The authors of this study aimed to examine on the base decomposed analysis examine the impact that the influencing factors of power demand in Beijing.
The present study tried to explore the impact factors such as the power consumption, GDP, and resident population of Beijing from 1990 to 2021 on the power demand. The results showed that the consumption of electric power would increase if Beijing’s economy and urbanization continue keep developing, and optimize industry structure, improving the efficiency of electric energy utilization and adopting clean power energy are the main approach to make Beijing’s consumption of electric power decrease.

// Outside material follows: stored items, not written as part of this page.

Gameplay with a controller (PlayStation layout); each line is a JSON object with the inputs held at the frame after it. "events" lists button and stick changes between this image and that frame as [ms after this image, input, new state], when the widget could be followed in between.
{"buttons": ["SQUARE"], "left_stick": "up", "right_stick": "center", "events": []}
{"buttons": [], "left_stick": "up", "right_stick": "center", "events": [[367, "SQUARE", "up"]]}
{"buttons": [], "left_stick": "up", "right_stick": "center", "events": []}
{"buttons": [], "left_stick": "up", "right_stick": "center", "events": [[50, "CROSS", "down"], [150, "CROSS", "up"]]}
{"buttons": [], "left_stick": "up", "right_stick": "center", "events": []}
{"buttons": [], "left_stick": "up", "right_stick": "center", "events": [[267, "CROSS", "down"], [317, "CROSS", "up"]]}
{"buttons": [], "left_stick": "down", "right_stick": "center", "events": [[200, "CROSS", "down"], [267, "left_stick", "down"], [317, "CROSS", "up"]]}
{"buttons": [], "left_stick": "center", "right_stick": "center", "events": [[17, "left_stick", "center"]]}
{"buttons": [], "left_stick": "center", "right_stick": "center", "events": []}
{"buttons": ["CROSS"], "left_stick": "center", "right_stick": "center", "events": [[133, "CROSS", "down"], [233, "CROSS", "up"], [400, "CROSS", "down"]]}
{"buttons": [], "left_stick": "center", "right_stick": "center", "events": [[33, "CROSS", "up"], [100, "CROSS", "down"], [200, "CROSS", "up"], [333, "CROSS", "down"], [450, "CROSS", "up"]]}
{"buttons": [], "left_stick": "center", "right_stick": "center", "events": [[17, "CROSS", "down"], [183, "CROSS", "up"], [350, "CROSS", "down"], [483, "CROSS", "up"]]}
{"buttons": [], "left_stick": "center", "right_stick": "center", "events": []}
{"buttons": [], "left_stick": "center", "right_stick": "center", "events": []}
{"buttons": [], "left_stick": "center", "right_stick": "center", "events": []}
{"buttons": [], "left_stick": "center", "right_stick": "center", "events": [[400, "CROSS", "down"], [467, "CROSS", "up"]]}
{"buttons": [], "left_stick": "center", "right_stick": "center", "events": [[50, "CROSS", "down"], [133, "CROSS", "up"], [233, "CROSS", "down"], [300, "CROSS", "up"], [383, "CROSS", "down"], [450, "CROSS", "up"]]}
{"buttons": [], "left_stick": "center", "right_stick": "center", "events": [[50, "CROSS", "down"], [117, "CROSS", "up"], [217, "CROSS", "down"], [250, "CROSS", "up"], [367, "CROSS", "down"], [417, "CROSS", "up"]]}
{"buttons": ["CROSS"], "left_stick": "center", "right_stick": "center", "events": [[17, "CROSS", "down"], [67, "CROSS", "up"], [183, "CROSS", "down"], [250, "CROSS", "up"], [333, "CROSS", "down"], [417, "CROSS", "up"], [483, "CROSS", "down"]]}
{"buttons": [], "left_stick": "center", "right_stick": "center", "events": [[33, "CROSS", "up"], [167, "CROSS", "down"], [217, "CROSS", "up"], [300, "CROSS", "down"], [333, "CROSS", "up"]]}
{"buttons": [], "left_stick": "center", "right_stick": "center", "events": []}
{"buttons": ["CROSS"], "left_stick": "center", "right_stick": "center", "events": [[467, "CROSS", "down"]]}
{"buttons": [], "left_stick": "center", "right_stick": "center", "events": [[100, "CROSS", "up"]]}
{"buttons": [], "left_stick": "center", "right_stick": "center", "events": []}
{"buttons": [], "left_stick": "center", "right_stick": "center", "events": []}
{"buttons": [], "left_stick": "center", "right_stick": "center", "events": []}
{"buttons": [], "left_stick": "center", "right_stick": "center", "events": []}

The authors used to collect data in this study the data of total social electricity consumption, industrial electricity consumption, residents' electricity consumption, regional GDP, sub-industrial GDP and total population in Beijing from 1990 to 2021. All data are from Beijing Statistical Yearbook 2022. This paper uses Kaya-equation and LMDI model to decompose the factors influencing the change of electricity consumption. I consider the sample size to be sufficient for the representativeness to generalise the results in the national level but not in global scale.
The discussion is not a part of the paper. It would be good to add a discussion to the paper and compare the results with the findings of other studies dealing with similar issues.
In the paper is not the limitations of the results reported by the authors. I think it would be beneficial to add limitations of the study to improve the quality of the paper.
The paper I evaluate positively because the main factors influencing power demand in Beijing were investigated. The results of the study emphasize the importance to improve the efficiency of electric energy utilization and adopting clean power energy are the main approach to make Beijing’s consumption of electric power decrease.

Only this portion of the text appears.